Si, pour justifier de l’urgence à suspendre l’exécution de la décision refusant implicitement d’abroger l’obligation de quitter le territoire français, M. A… fait valoir que son éloignement, qui romprait les liens avec son fils, risque d’être exécuté d’office immédiatement sans que l’autorité préfectorale ait explicitement répondu, il ressort des éléments qu’il produit que, conformément aux dispositions des articles L. 731-1 et L. 741-1 du code de l’entrée et du séjour des étrangers et du droit d’asile, elle ne peut plus être exécutée d’office par l’édiction d’une mesure privative ou restrictive de liberté. Si la mesure d’éloignement n’est pas devenue caduque par le seul écoulement du temps depuis plus de trois ans et continue ainsi de produire des effets en raison du refus implicite de l’abroger, ceux-ci ne sauraient être regardés comme portant une atteinte suffisamment grave et immédiate à la situation du requérant ou aux intérêts qu’il entend défendre. Dès lors, la condition d’urgence exigée par les dispositions de l’article L. 521-1 du code de justice administrative n’est pas remplie. Par suite, la requête doit être rejetée en toutes ses conclusions selon la procédure prévue par l’article L. 522-3 du même code.
O R D O N N E :
Article 1er : La requête de M. A… est rejetée.

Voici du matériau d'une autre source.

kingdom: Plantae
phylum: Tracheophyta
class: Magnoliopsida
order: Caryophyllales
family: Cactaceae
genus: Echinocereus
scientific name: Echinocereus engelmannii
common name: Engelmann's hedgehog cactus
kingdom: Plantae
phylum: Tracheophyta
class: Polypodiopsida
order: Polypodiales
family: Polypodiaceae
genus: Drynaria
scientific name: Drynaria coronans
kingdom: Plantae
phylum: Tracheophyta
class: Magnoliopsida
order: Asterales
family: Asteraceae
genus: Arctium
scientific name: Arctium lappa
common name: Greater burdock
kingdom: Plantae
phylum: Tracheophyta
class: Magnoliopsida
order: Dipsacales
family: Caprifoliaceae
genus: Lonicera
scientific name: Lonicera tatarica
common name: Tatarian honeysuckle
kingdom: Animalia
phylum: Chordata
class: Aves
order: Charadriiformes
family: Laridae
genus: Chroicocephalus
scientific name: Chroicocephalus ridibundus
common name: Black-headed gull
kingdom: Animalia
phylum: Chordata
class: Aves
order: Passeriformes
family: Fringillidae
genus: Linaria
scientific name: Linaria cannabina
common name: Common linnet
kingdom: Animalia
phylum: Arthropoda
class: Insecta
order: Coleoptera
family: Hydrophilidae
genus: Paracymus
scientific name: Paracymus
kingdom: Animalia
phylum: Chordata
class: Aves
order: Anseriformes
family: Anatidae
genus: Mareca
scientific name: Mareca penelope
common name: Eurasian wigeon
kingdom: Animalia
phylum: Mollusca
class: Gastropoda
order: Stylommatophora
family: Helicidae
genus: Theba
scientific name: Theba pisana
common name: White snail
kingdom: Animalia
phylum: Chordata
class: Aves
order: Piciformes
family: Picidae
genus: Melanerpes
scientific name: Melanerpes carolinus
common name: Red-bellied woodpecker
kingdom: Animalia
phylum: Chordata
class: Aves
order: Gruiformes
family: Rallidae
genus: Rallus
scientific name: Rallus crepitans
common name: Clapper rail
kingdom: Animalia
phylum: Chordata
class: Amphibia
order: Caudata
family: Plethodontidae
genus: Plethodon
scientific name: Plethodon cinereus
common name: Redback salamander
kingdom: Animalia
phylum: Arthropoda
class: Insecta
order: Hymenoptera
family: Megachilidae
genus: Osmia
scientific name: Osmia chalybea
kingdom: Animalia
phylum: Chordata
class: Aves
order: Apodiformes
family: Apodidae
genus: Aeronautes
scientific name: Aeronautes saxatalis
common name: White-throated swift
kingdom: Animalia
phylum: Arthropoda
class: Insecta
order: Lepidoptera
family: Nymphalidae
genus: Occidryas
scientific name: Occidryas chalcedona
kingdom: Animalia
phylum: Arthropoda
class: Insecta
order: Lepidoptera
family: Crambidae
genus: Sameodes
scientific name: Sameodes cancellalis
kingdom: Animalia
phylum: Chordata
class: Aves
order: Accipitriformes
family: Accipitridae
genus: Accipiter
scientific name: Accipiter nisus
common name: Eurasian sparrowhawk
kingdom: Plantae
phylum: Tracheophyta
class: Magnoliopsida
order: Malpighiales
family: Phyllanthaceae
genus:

Article 2 : La présente ordonnance sera notifiée à M. A….
Fait à Lyon, le 29 mai 2026.
Le juge des référés,
R. Reymond-Kellal
La République mande et ordonne au préfet de la Loire en ce qui le concerne, ou à tous commissaires de justice à ce requis en ce qui concerne les voies de droit commun contre les parties privées, de pourvoir à l’exécution de la présente décision.